Valaisanne d’origine, née à Lausanne, Claudine Dumoulin fut foraine dans une précédente vie. «C’est ce qui m’a endurcie et m’a permis d’avoir assez de répondant pour tenir un bistrot.» Elle n’a, ainsi, jamais hésité à s’interposer dans une bagarre -«cela ne sert à rien d’attendre la police, elle arrive toujours quand tout est fini»- ou à envoyer une chope de bière à la figure d’un client trop grossier. Le destin l’a conduite à Yverdon-les-Bains, à s’installer dans le pré derrière le garage Toyota de la chaussée de Treycovagnes. «A l’époque, c’était le seul endroit en Suisse romande, avec Versoix, où l’on pouvait vivre à l’année en caravane, et il faut être Genevois pour vivre à Versoix.» Elle gagne alors sa vie en alignant les extras dans des bistrots de la place, dont le Johny. «Ce fut le coup de foudre», assure-t-elle. L’année suivante, elle reprendra le bar et habitera à l’étage.

Le départ de Claudine Dumoulin laissera un vide à Yverdon-les- Bains. Et pas seulement au Johny. Passionnée de hockey sur glace, elle a présidé la section nord-vaudoise du fans’club du LHC et évoque toujours avec nostalgie les fondues préparées à même les grad i n s de la patinoire de Montchoisi. Surtout, elle préside depuis cinq ans les Brandons d’Yverdon. Un mandat qu’elle remettra également, à Hervé Deschenaux, «sans regret»: «L’équipe est prête. Et j’ai pu réaliser ce que je voulais.» Elle s’est, notamment, battue pour faire revenir la cantine de la manifestation sur la place d’Armes.

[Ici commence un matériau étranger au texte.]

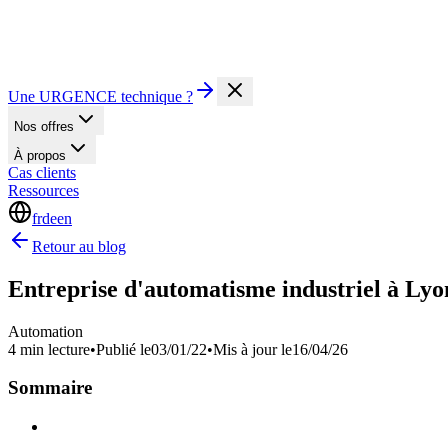
Une URGENCE technique ?
Nos offres
À propos
Cas clients
Ressources
fr
de
en
Retour au blog
Entreprise d'automatisme industriel à Lyo
Automation
4 min lecture
•
Publié le
03/01/22
•
Mis à jour le
16/04/26
Sommaire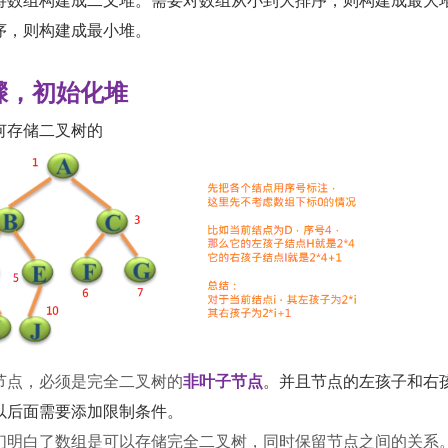
序，则构建成最小堆。
步骤，初始化堆
何存储二叉树的
节点，必须是完全二叉树的
非叶子节点
。并且节点的左孩子和右
以后面需要添加限制条件。
们明白了数组是可以存储完全二叉树，同时保留节点之间的关系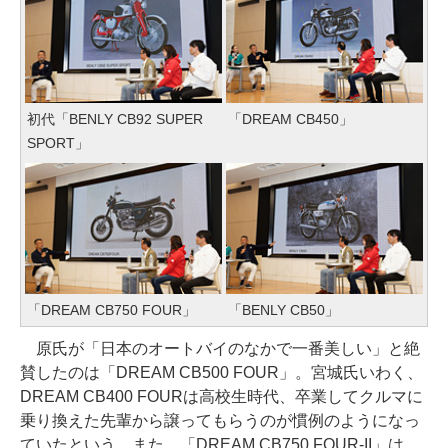
初代「BENLY CB92 SUPER
「DREAM CB450」
SPORT」
「DREAM CB750 FOUR」
「BENLY CB50」
原氏が「日本のオートバイのなかで一番美しい」と絶
賛したのは「DREAM CB500 FOUR」。宮城氏いわく、
DREAM CB400 FOURは高校生時代、卒業してクルマに
乗り換えた先輩から譲ってもらうのが慣例のようになっ
ていたという。また、「DREAM CB750 FOUR-II」は、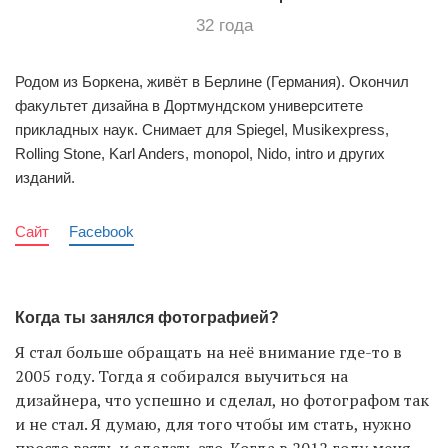
32 года
Родом из Боркена, живёт в Берлине (Германия). Окончил
факультет дизайна в Дортмундском университете
прикладных наук. Снимает для Spiegel, Musikexpress,
Rolling Stone, Karl Anders, monopol, Nido, intro и других
изданий.
Сайт
Facebook
Когда ты занялся фотографией?
Я стал больше обращать на неё внимание где-то в
2005 году. Тогда я собирался выучиться на
дизайнера, что успешно и сделал, но фотографом так
и не стал. Я думаю, для того чтобы им стать, нужно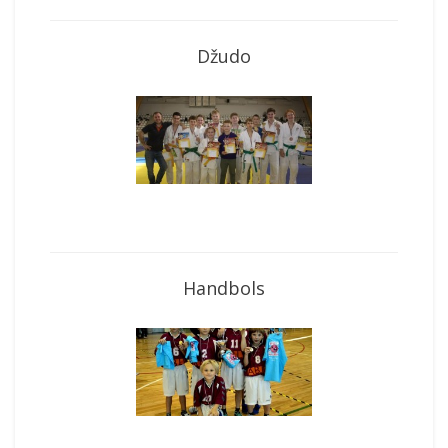
Džudo
Handbols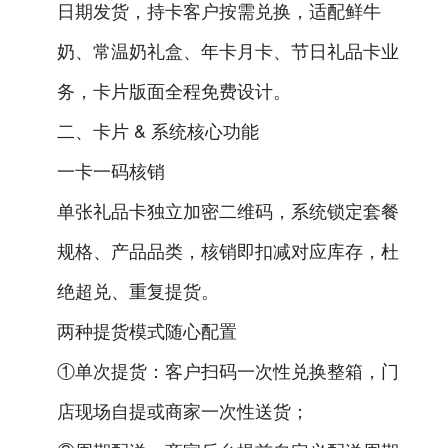
日期发货，持卡客户按需兑换，适配鲜牛
奶、常温奶礼盒、年卡月卡、节日礼品卡业
务，卡片版面全程免费设计。
二、卡片 & 系统核心功能
一卡一码核销
单张礼品卡独立加密二维码，系统锁定套餐
规格、产品品类，核销即扣减对应库存，杜
绝超兑、重复提货。
两种提货模式随心配置
①单次提货：客户扫码一次性兑换整箱，门
店现场自提或商家一次性送货；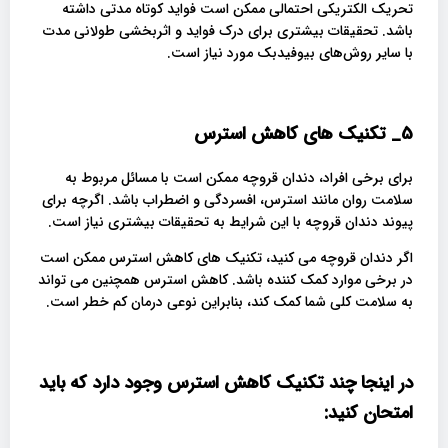
تحریک الکتریکی احتمالی ممکن است فواید کوتاه‌ مدتی داشته
باشد. تحقیقات بیشتری برای درک فواید و اثربخشی طولانی مدت
با سایر روش‌های بیوفیدبک مورد نیاز است.
5_
تکنیک های کاهش استرس
برای برخی افراد، دندان قروچه ممکن است با مسائل مربوط به
سلامت روان مانند استرس، افسردگی و اضطراب باشد. اگرچه برای
پیوند دندان قروچه با این شرایط به تحقیقات بیشتری نیاز است.
اگر دندان قروچه می کنید، تکنیک های کاهش استرس ممکن است
در برخی موارد کمک کننده باشد. کاهش استرس همچنین می تواند
به سلامت کلی شما کمک کند، بنابراین نوعی درمان کم خطر است.
در اینجا چند تکنیک کاهش استرس وجود دارد که باید
امتحان کنید
: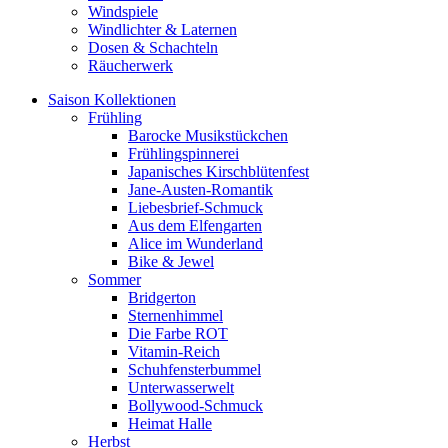
Windspiele
Windlichter & Laternen
Dosen & Schachteln
Räucherwerk
Saison Kollektionen
Frühling
Barocke Musikstückchen
Frühlingspinnerei
Japanisches Kirschblütenfest
Jane-Austen-Romantik
Liebesbrief-Schmuck
Aus dem Elfengarten
Alice im Wunderland
Bike & Jewel
Sommer
Bridgerton
Sternenhimmel
Die Farbe ROT
Vitamin-Reich
Schuhfensterbummel
Unterwasserwelt
Bollywood-Schmuck
Heimat Halle
Herbst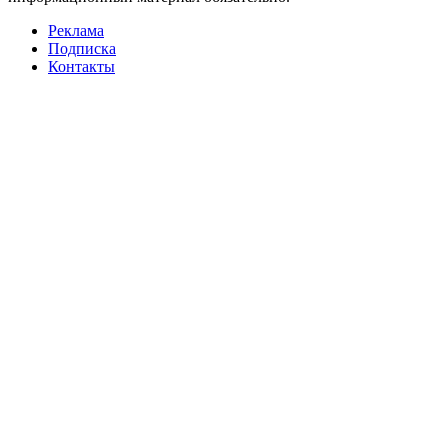
Реклама
Подписка
Контакты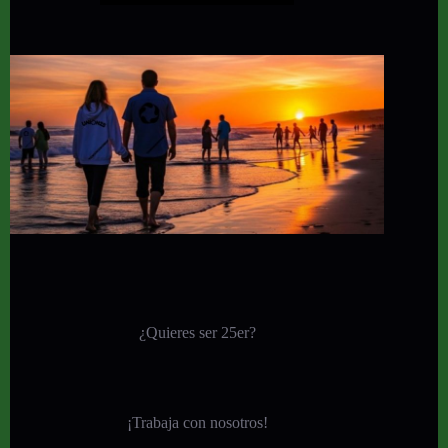
¿Quieres ser 25er?
¡
Trabaja con nosotros!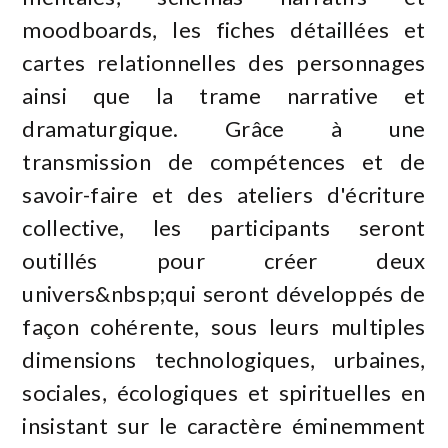
moodboards, les fiches détaillées et
cartes relationnelles des personnages
ainsi que la trame narrative et
dramaturgique. Grâce à une
transmission de compétences et de
savoir-faire et des ateliers d'écriture
collective, les participants seront
outillés pour créer deux
univers&nbsp;qui seront développés de
façon cohérente, sous leurs multiples
dimensions technologiques, urbaines,
sociales, écologiques et spirituelles en
insistant sur le caractère éminemment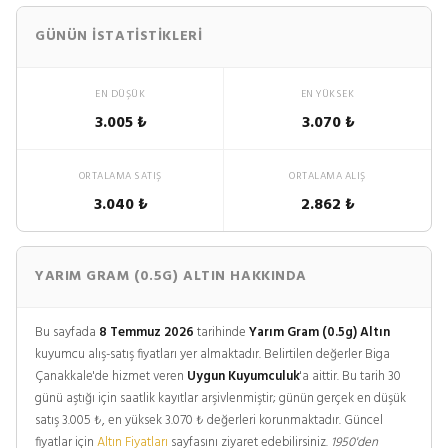
GÜNÜN İSTATISTIKLERI
EN DÜŞÜK
EN YÜKSEK
3.005 ₺
3.070 ₺
ORTALAMA SATIŞ
ORTALAMA ALIŞ
3.040 ₺
2.862 ₺
YARIM GRAM (0.5G) ALTIN HAKKINDA
Bu sayfada
8 Temmuz 2026
tarihinde
Yarım Gram (0.5g) Altın
kuyumcu alış-satış fiyatları yer almaktadır. Belirtilen değerler Biga
Çanakkale'de hizmet veren
Uygun Kuyumculuk
'a aittir. Bu tarih 30
günü aştığı için saatlik kayıtlar arşivlenmiştir; günün gerçek en düşük
satış 3.005 ₺, en yüksek 3.070 ₺ değerleri korunmaktadır. Güncel
fiyatlar için
Altın Fiyatları
sayfasını ziyaret edebilirsiniz.
1950'den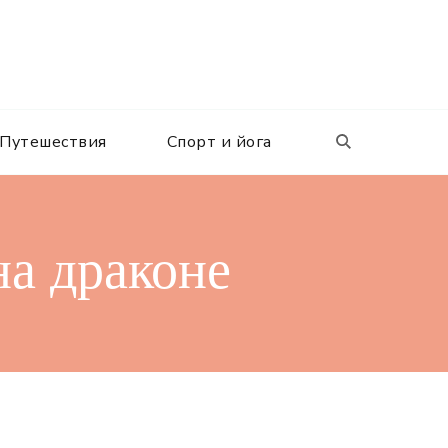
Путешествия
Спорт и йога
на драконе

Une fois le bistrot remis, Claudine Dumoulin va quitter Yverdon-les-Bains, pour aller s’installer à Montagnier, sur la Commune du Châble, se ressourcer «chez elle», dans ce Valais où elle a passé ses plus belles vacances, enfant, chez ses grands-parents. Elle promet qu’elle reviendra dans le Nord vaudois, peut-être comme bénévole pour les Brandons, et pour boire un verre au Johny. Avec les habitués, elle a déjà convenu de s’y réunir une fois chaque année pour des retrouvailles. Et ils seront encore nombreux à fredonner la fin de la chanson de Michel Delpech: «Ce s’ra bien, ce s’ra chouette. Et l’on reparlera, des histoir’s du passé…»

 

Soirée d’adieu, apéro dînatoire, Johny Bar, vendredi, dès 18h.